J. L.: Le sacrifice d’Iphigénie est imposé à Agamemnon, non pas en tant que père, mais entant que général des armées grecques, pour que les bateaux puissent porter la guerre à Troie. Le sacrifice d’Iphigénie a une portée collective, il concerne le sort de l’armée grecque toute entière et celui de la guerre contre les Troyens. Le sacrifice d’Isaac, lui, est une épreuve personnelle envoyée par Dieu pour tester la foi et la soumission d’Abraham. Nous sommes dans deux mondes tout à fait différents : celui de la responsabilité collective avec les Grecs, celui de la foi inconditionnelle avec la Bible.

La mythologie grecque résonne-t-elle toujours en l’homme occidental ?

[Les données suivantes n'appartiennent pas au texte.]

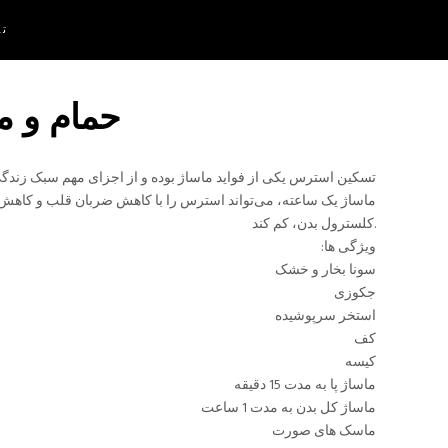
تم
حمام و ما
تسکین استرس یکی از فواید ماساژ بوده و از اجزای مهم سبک زند
ماساژ یک ساعته، می‌تواند استرس را با کاهش ضربان قلب و کاهش 
کلسترول بدن، کم کند.
ویژگی ها:
سونا بخار و خشک
جکوزی
استخر سرپوشیده
کف
کیسه
ماساژ پا به مدت 15 دقیقه
ماساژ کل بدن به مدت 1 ساعت
ماسک های صورت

J. L. : Les personnages de la mythologie grecque qui ont survécu jusqu’à nous sont ceux qui ont été portés jadis au théâtre. Si leurs conflits, leurs drames, leur histoire ont encore pour nous sens et vie, c’est que ces œuvres continuent de nous poser des questions vitales. Pour ne prendre qu’un exemple, celui d’Antigone face à Créon n’est-il pas l’illustration parfaite de cette phrase d’Einstein : « Ne fais jamais rien contre ta conscience, même si l’Etat te le demande » ? Je suis sûr que Sophocle et Einstein se seraient entendus ! Ce que Sophocle appelait tyrannie, Einstein l’appelait totalitarisme,mais la conséquence est la même : tant qu’il y aura des Créon, nous aurons besoin d’Antigone.

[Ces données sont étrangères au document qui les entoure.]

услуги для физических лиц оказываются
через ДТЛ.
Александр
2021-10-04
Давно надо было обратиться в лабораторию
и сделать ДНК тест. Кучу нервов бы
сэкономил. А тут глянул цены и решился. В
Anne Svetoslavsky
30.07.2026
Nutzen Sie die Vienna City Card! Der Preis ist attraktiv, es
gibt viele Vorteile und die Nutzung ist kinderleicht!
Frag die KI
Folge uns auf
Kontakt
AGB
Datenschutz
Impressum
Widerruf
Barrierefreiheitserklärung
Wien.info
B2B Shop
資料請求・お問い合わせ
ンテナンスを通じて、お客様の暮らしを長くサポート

L’opéra participe-t-il des rites religieux?
J. L. : L’opéra est la forme scénique la plus proche de ce que fut la tragédie grecque, mais les tragédies antiques étaient plus encore que des opéras. Je ne crois pas que l’opéra doive rester dans un registre religieux, rituel où mythologique. Il n’y a aucune raison de ne pas faire comme ont fait les auteurs d’autrefois, qui ont innové en portant ces personnages sur la scène. Il est essentiel que l’opéra soit présent dans un registre novateur, qui ne repose plus sur la fatalité des personnages, mais sur leur liberté, leur pouvoir d’inventer l’avenir. Après les parricides ouïes infanticides, il lui reste à proposer aussi des genèses dont la voie reste à tracer!